在 C++ 中,如果您确实愿意,可以直接处理汇编,但这不可移植并且可能会变得复杂......所以您通常只在收益确实值得时才这样做(例如所需的性能提升 10 倍)。
that are a lot of questions:
Yes, computer programs/executables are just binary data 0/1s.
Yes, the disassembler tries to make sense of 0/1s... and it uses additional knowledge about the file format (EXE follows usually the PE spec, COM is different spec etc.) and the OS the binary is supposed to run on and the APIs available etc. .
These two bytes (one instruction with a parameter) would read exactly like that... although it depends on program they are part of - as mentioned different file types follow different specifications.
Usually the OS loads the file and processes its content according to the specification - for example rearranges some memory areas etc. . Then it marks the memory areas that contains executable code as executable and does a JMP or CALL to the address of the first instruction of the so-called entry-point (again this differs depending on the file format / specification at hand).
In C# you don't deal with assembly as a language but with "byte code" (IL instructions)... you can emit thos or load thos via Framework methos etc.
In c++ you could deal directly with assembly if you really want to but that is not portable and could get complicated... so you usually only do that when the gain is really worth it (like a needed performance boost by factor 10).
是的。
是的。除非二进制数据代表反汇编器设计的 CPU 代码,否则输出将完全正确,而不仅仅是“大部分”正确。
是的
操作系统只是一个像其他程序一样的程序,它是在处理器上执行的指令。简单地说,当操作系统执行代码时,它所做的只是跳转到代码所在位置的起始地址,因此处理器现在开始执行该位置处的任何代码。

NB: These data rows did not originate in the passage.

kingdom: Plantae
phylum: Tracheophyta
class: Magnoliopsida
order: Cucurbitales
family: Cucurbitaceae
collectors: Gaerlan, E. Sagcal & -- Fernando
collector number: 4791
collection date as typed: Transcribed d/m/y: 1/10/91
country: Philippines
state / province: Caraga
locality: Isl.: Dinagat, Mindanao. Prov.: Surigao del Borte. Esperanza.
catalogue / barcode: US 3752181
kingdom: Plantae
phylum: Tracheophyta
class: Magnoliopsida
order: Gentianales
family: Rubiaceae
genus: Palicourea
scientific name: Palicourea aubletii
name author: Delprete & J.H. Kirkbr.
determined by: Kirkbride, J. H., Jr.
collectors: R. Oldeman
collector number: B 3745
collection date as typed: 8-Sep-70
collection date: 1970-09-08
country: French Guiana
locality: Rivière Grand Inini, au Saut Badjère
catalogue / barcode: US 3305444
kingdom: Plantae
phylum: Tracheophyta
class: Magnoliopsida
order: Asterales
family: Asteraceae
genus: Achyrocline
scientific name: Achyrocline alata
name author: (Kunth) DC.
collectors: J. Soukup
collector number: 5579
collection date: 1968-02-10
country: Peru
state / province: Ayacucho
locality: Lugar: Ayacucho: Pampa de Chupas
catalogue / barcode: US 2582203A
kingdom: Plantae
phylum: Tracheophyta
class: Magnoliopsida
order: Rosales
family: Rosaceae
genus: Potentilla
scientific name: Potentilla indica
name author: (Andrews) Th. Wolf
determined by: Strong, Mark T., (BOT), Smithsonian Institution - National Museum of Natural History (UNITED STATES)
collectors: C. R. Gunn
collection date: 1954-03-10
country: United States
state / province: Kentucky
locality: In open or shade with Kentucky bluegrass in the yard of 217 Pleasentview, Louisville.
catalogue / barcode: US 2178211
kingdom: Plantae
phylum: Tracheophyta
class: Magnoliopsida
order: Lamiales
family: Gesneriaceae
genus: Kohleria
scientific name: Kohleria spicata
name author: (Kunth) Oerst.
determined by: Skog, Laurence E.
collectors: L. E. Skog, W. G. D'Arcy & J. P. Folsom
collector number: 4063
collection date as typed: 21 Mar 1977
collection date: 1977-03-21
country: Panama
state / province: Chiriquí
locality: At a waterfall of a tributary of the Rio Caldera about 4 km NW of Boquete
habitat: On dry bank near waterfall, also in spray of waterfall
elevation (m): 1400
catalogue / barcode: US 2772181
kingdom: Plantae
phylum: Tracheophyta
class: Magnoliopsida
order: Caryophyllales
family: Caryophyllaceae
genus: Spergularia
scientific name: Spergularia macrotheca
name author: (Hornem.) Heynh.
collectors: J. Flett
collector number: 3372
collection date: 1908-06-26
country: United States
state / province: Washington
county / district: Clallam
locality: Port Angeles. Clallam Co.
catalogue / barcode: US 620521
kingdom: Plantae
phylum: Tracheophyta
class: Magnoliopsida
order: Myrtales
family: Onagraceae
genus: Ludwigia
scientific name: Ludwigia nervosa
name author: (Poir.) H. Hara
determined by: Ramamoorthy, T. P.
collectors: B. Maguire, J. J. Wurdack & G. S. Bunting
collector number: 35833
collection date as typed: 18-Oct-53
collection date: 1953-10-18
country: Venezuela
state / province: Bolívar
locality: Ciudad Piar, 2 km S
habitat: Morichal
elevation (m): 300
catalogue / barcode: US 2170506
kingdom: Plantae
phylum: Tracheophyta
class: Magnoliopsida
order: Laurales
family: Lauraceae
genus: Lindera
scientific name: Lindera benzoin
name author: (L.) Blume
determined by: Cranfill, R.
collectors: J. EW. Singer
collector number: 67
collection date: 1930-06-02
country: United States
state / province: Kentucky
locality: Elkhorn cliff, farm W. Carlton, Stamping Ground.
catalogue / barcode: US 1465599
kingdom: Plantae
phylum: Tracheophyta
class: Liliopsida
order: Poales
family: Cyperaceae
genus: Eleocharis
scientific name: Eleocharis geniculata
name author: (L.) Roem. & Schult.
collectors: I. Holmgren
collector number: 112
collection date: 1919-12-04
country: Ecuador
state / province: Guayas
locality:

不要忘记,C 在执行时被编译为汇编语言,并且在执行时,它与可以在给定 CPU 上运行的任何其他程序没有什么不同。是的,您可以使用内联汇编来跳转到给定的内存位置并执行代码。
YES.
YES. Except that if the binary data represents code for the cpu the disassembler is designed for, the the output will be totally correct, not just 'mostly' correct.
YES
The operating system is just a program like any other, it is instructions being executed on the processor. Simplistically when the operating system executes the code, all it does is jump to the start address of where the code is situated and hence the processor now begins executing whatever code is at that location.
Don't forget that C is compiled down to assembly language when it executes and at the point it is executed, it is no different to any other program that could run on a given CPU. Yes, you can use inline assembly for example to jump to a given memory location and execute the code.